Explanation of the parameters of the main function causal_net_estimate()

causal_net_estimate(training_data, validation_data, test_data, hidden_layer_sizes,
                    dropout_rates=None, batch_size=None, alpha=0., r_par=0.,
                    optimizer='Adam', learning_rate=0.0009, max_epochs_without_change=30,
                    max_nepochs=5000, seed=None, estimate_ps=False, verbose=True,
                    hidden_layer_sizes_t=None, dropout_rates_t=None, batch_size_t=None,
                    alpha_t=0., r_par_t=0., optimizer_t='Adam', learning_rate_t=0.0009,
                    max_epochs_without_change_t=30, max_nepochs_t=5000, seed_t=None)

Parameters
----------
training_data: list of arrays
    Data on which the training of the Neural Network will be
    performed. It must be comprised as a list of arrays, in the
    following manner: [X_train, T_train, Y_train]
    Here, `X_train` is an array of input features, `T_train` is
    the treatment array, and `Y_train` is the target array.
validation_data: list of arrays
    Data on which the validation of the Neural Network will be
    performed. It has to be composed in the same manner as the
    training data.
test_data: list of arrays
    Data on which we want to perform estimation. It has to be
    composed in the same manner as the training and validation data.

■ **Work to complete**
1. Answer these from the causal_net_estimate() documentation:
(a) What is the default value of learning_rate?
(b) What does `T_train` hold?
(c) How must test_data be composed?
2. Does each statement agree with the causal_net_estimate() documentation? Answer yes or no, and quote the words that decide it.
(a) The default optimizer is 'Adam'.
(b) max_nepochs defaults to 3000.
(c) Validation data is arranged differently from training data.
3. Write the next part of the causal_net_estimate() parameter documentation, picking up after the test_data entry.

■ **Data segment**
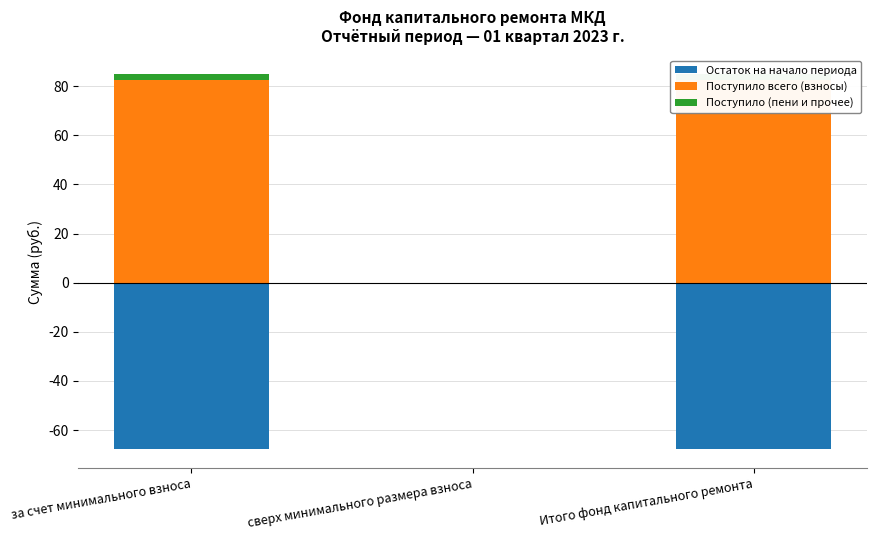

What is the label of the 3rd bar from the left?

Итого фонд капитального ремонта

■ **Per-task answers**
1.
(a) 0.0009
(b) The treatment array.
(c) In the same manner as the training and validation data.

2.
(a) Yes: "optimizer='Adam'"
(b) No: "max_nepochs=5000"
(c) No: "It has to be composed in the same manner as the training data."

3.
hidden_layer_sizes: list of ints
    `hidden_layer_sizes` is a list that defines a size and width of
    the neural network that estimates causal coefficients. Length of
    the list defines the number of hidden layers. Entries of the
    list define the number of hidden units in each hidden layer.
    No default value, it needs to be provided.
    E.g. hidden_layer_sizes = [60, 30]
dropout_rates: list of floats or None, optional
    If it's a list than the values of the list represent dropout
    rate for each layer of the feed-forward neural network
    that estimates causal coefficients. Each entry of the list has
    to be between 0 and 1. Also, list has to be of the same length
    as the list 'hidden_layer_sizes'. If is set to None, than
    dropout is not applied. Default value is None.
batch_size: int, optional
    Batch size for the neural network that estimates causal
    coefficients. Default value is None. If batch_size is None,
    than batch size is equal to length of the training dataset for
    training datasets smaller than 50000 rows and set to 1024 for
    larger datasets. Otherwise, it is equal to the value provided.
alpha: float, optional
    Regularization strength parameter for the neural network that
    estimates causal coefficients. Default value is 0.
r_par: float, optional
    Mixing ratio of Ridge and Lasso regression for the neural
    network that estimates causal coefficients.
    Has to be between 0 and 1. If r_par = 1, than this is equal to
    having Lasso regression. If r_par = 0, than it is equal to
    having Ridge regression. Default value is 0.
optimizer: {'Adam', 'GradientDescent', 'RMSprop'}, optional
    Which optimizer to use for the neural network that estimates
    causal coefficients. Default: 'Adam'.
learning_rate: scalar, optional
    Learning rate for the neural network that estimates
    causal coefficients. Default value is 0.0009.
max_epochs_without_change: int, optional
    Number of epochs with no improvement on the validation loss to
    wait before stopping the training for the neural network that
    estimates causal coefficients. Default value is 30.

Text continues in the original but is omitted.